Fakhrizal Fakhri , Okezone · Rabu 23 Desember 2020 20:23 WIB
https: img.okezone.com content 2020 12 23 338 2333073 soal-rapbd-dki-kemendagri-bukan-janggal-kesalahan-masukkan-data-di-sistem-fdPrz5j7zO.jpg Balai Kota DKI (Foto: Sindo)

JAKARTA - Direktur Perencanaan Anggaran Daerah Kemendagri, Bahri meluruskan pernyataan soal adanya dugaan anggaran janggal di Rancangan Anggaran Pendapatan Belanja Daerah (RAPBD) DKI Jakarta 2021.

Menurut dia, terdapat kesalahan penginputan data dalam Rencana Kerja Tahunan (RKT) RAPBD DKI Jakarta mulai pengadaan alat kedokteran hingga pembelian baju. "Kesalahan memasukkan di sistem," kata Bahri di Gedung DPRD DKI Jakarta, Rabu (23/12/2020).

"Jadi mohon izin saya sampaikan, bukan janggal, ada terdapat kesalahan kode rekening saja. Kode rekening kan sekarang baru nih, ada salah penempatan rumahnya aja. Jadi bukan janggal, mohon izin diluruskan," tambah dia.

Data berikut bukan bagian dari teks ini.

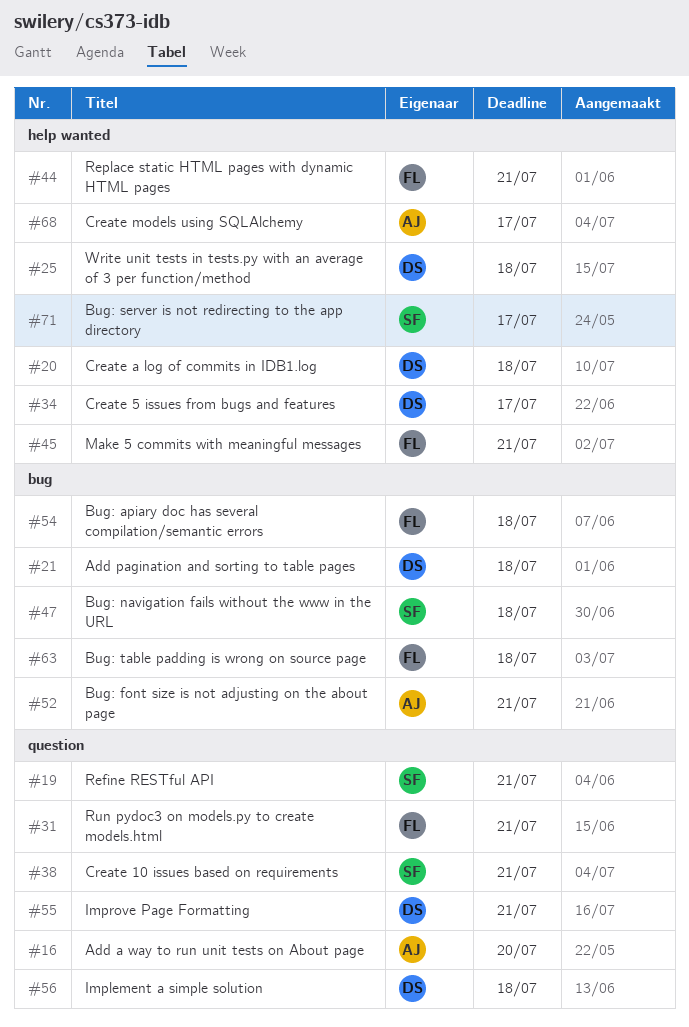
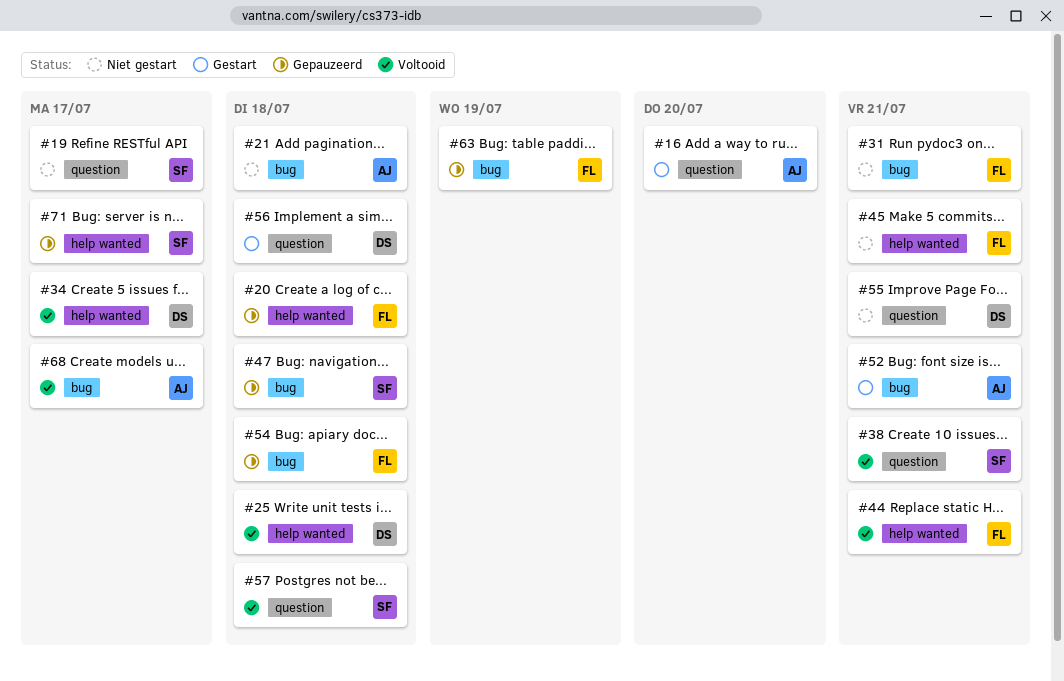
#19, due: Jul 21 -> Jul 17
#20, owner: DS -> FL
#21, owner: DS -> AJ
#31, label: question -> bug
#57: none -> present
#63, due: Jul 18 -> Jul 19
#68, label: help wanted -> bug

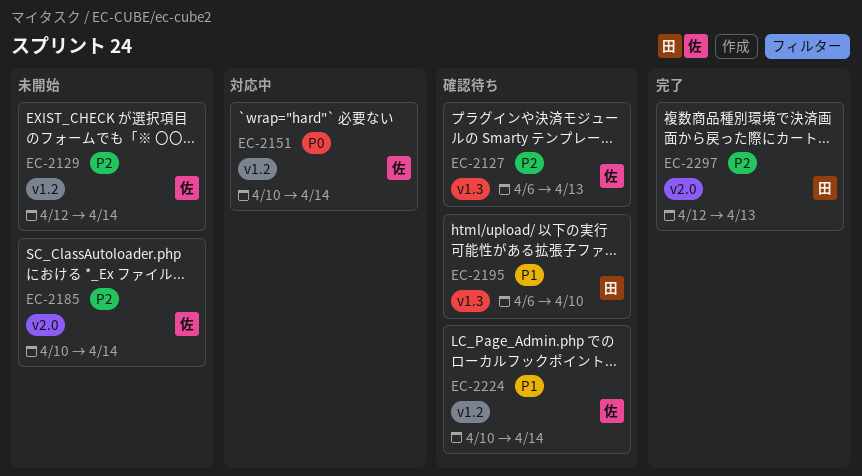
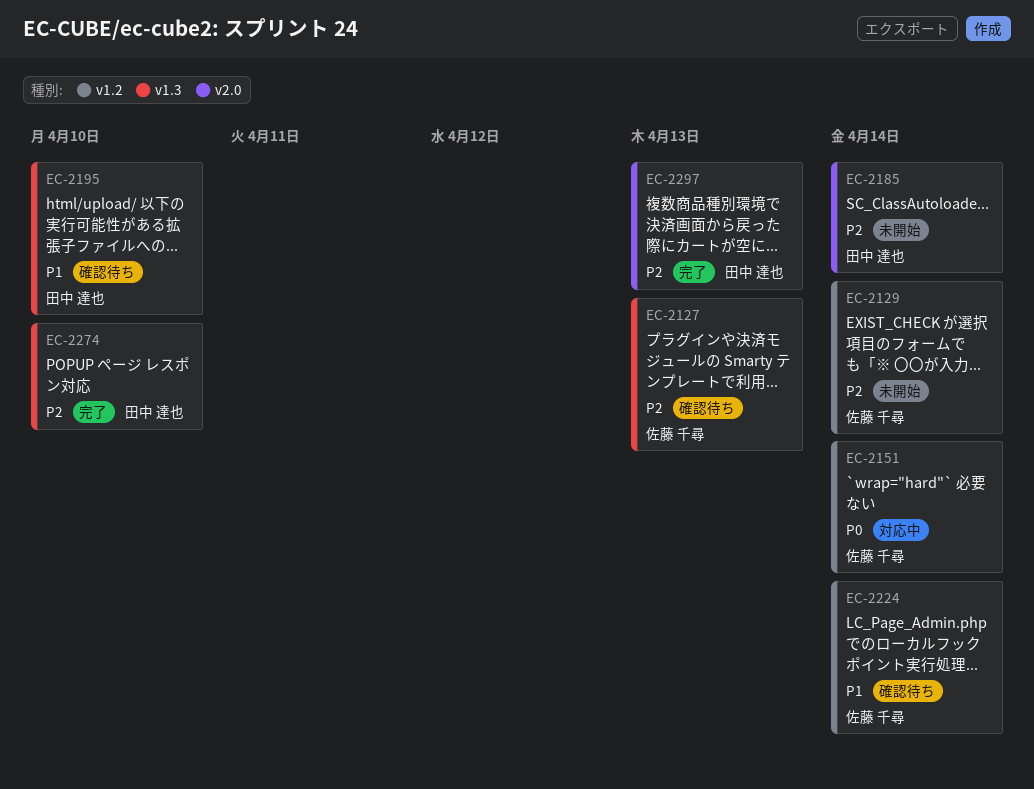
EC-2185, owner: 佐藤 千尋 -> 田中 達也
EC-2274: none -> present

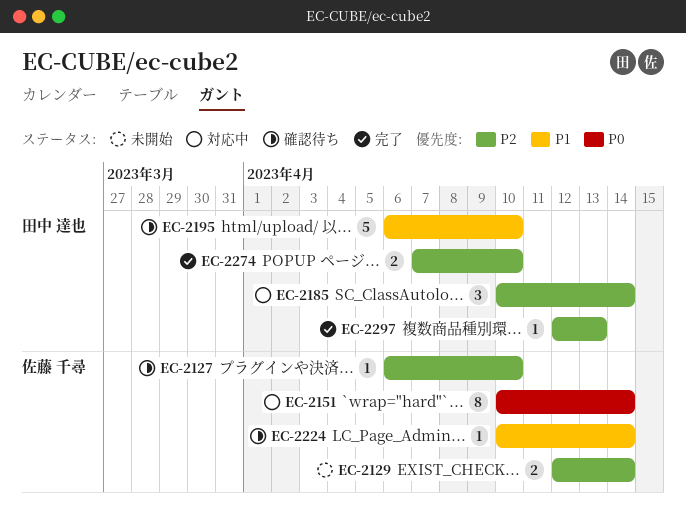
EC-2127, due: Apr 13 -> Apr 10
EC-2185, status: 未開始 -> 対応中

Baca Juga:  Kemendagri Endus Kejanggalan di RAPBD DKI, Ariza: Sedang Proses Evaluasi

Ia menambahkan, Kemendagri akan mengevaluasi kesalahan memasukkan kode rekening dalam anggaran DKI Jakarta. "Jadi kode rekeningnya itu kan kode rekening sub kegiatannya penyusunan rancangan APBD, isinya di dalam ada belanja alat kedokteran, nah itu kita luruskan, ada kesalahan penempatan. Karena berlaku sekarang kode rekening baru berdasarkan Permendagri 90," jelasnya.

Bahuri meminta media untuk menanyakan langsung anggaran apa saja yang sebelumnya diduga janggal RAPBD DKI Jakarta 2021 kepada Kapuspen Kemendagri Benny Irawan. Kapuspen Kemendagri, kata dia, nantinya akan menjelaskan polemik dugaan temuan anggaran janggal di RAPBD DKI Jakarta.

"Nanti konfirmasi ke Pak Beni ya, karena sudah diarahkan ke sana," tutur dia.

Baca Juga:  RAPBD DKI 2021 Sebesar Rp84,19 Triliun, Wagub: Penanganan Corona Jadi Prioritas 

Sebelumnya, Kemendagri masih menemukan anggaran janggal dalam putusan RAPBD DKI Jakarta dalam rapat paripurna pada Senin 7 Desember 2020. Kemendagri menemukan total Rp580 miliar anggaran janggal dalam Rencana Kerja Tahunan (RKT) mulai pengadaan alat kedokteran hingga pembelian baju.

Wakil Gubernur DKI Jakarta Ahmad Riza Patria memastikan, Kemendagri masih terus mengevaluasi RAPBD DKI Jakarta. Menurut dia, evaluasi anggaran juga dilakukan Kemendagri untuk provinsi lainnya.

"Memang sekarang sedang proses evaluasi di Kemendagri, tidak hanya di Jakarta tapi di seluruh provinsi, kabupaten/kota," kata Ariza di Kodam Jaya.